Over the past six months, there have been just two takers of the film grants. One was a Home Depot advertising campaign in High Point that qualified for up to $500,000 for direct in-state spending of $2.5 million. The other project is a feature film in Wilmington titled “Words on Bathroom Walls” that could qualify for up to $2.35 million based on direct in-state spending of $9.3 million.
Guy Gaster, the director of the N.C. Film Office, said in March that even though much of HB2 was repealed, many film production companies still don’t have North Carolina on their radar screen, particularly compared with Georgia.
“It only takes one key person saying they’re not comfortable with being in North Carolina to kill our chances at a production,” Gaster said.
Tuttell said in March that although Disney and ABC haven’t said it publicly, “they will not film in North Carolina right now.”
Tuttell said Tuesday that the annual changes in how the grants are offered, including how production companies qualify, is complicating Visit NC marketing pitches.
In terms of attracting tourists, Tuttell said the “Firsts that last” marketing campaign that debuted in the spring has moved the needle in the six targeted markets — Atlanta; Columbus, Ohio; Nashville, Tenn.; Orlando, Fla.; Philadelphia and the District of Columbia.
“Our site visits from those six markets are up 85 percent overall,” to 842,006 through August, Tuttell said. “We’re pitching legislators on the campaign in hopes they will see the return on investment and expand funding for it.”
Tuttell said Eastern North Carolina, particularly the coastal attractions, face a long-term challenge in recovering from Hurricane Florence, in particular convincing tourists they can have a viable and relaxing vacation with their last memory of the state being hurricane damage.

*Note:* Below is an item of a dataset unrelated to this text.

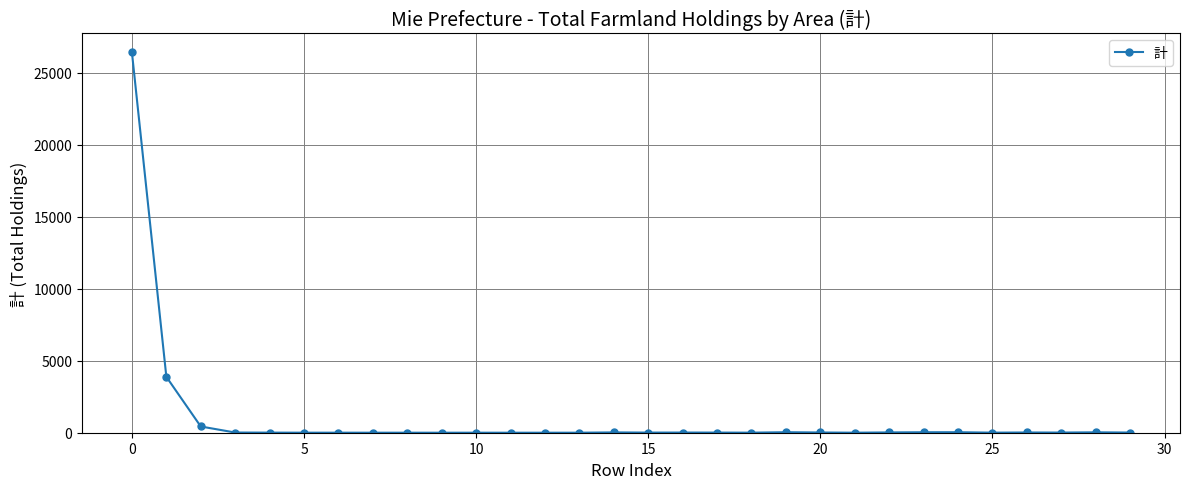

True or false: there are more than 2 points higher than both neighbors.

True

“The storm has cost the state about $500,000 a day in tourism spending,” Tuttell said.
“Most of our coastal hotels are filled to occupancy, but it’s not with tourists but rather evacuees and recovery workers.”
The problem with that use of the hotel rooms is that once someone stays for more than three months, the hotel occupancy tax is no longer collected from facilities in those counties.
“We’re trying to convince legislators to support providing funds in their recovery packages to help offset the hotel occupancy tax losses until those areas fully recover,” Tuttell said.
He also mentioned some concern about the number of hotel rooms in the state edging toward more supply than there is demand.
“We need to keep demand up to meet the supply,” he said. “We don’t want to go through another boom-and-bust cycle where we start dropping rates and cannibalizing each other.”